As Sweden is famously hailed to be the powerhouse of floorball, Raffles Institution had the honour of housing some of the players from the Sweden Elite Floorball Club, Pixbo Wallenstam IBK, including coach David Jansson. Famous for coaching one of the best floorball clubs in the world, Jansson easily took the reins and gave the boys a taste of a Swedish professional.
The participants were divided into two groups, mainly goalkeepers and regular players. The regular players were then further separated into right-handers and left-handers. Endorsing the fundamentals, Jansson did not pick up on any fancy play but focused on getting the boys’ basic techniques right.
The boys were taught how to execute a proper wrist shot, a shot that is very quick and can come as a surprise to many goalkeepers, especially since they are mostly unpredictable. He demonstrated the need to gain some space before shooting and having one’s feet face the goal. The ball, he explained, had to be in front of the player and not at the side. The weight of a player also had to be on the leg closest to the ball.
Jansson moved on to the slapshot, a shot that has higher power compared to a wrist shot but demands the proper technique strongly. Unlike the wrist shot, the weight is transferred from one leg to another as the player swings his or her stick. The player’s hand also has to be positioned low on the grip of the stick.

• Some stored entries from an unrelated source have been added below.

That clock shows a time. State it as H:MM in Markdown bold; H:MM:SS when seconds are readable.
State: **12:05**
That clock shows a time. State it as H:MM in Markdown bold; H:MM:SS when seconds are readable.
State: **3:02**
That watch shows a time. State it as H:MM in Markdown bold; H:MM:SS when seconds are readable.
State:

With the demonstrations came applications. Giving the boys an opportunity to apply what they had learnt, Jansson simulated drills that mimicked possible situations in a floorball match. It gave a certain pressure to the boys, and they were able to discover their reaction under the pressure.
A man of encouragement, Jansson was not stingy with his praises when it came to the players. To him, floorball is supposed to be fun, and fun was the element that he brought to the table. The rigour of the first part of the training ended and the second half proceeded on to a mini match. The Pixbo players and Jansson himself joined in, and the boys were finally able to test out their skills against the world-class players.

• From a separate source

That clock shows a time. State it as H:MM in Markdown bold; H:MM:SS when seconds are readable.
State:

The clinic came to an end on a high note. Not wanting to forget the day they rubbed shoulders with the Pixbo players, the boys had their pictures taken with them and went to the extent of having their jerseys signed.
“I think this clinic has been a very good experience. While playing with the Swedish players, it was extremely exciting and it showed us how fast the pace of the game is at the top level,” said Jared Tan, a goalkeeper from Raffles Institution.
When asked how he felt about being able to conduct the clinic, Jansson admitted that he enjoyed it a lot.
“The kids here in Singapore are great. The structure is in the school, and the discipline is in the school,” he laughed, “but they tend to smile when we give them something to smile about, which I think is the perfect combination.”
He concluded, “Floorball is going to be huge in Singapore.”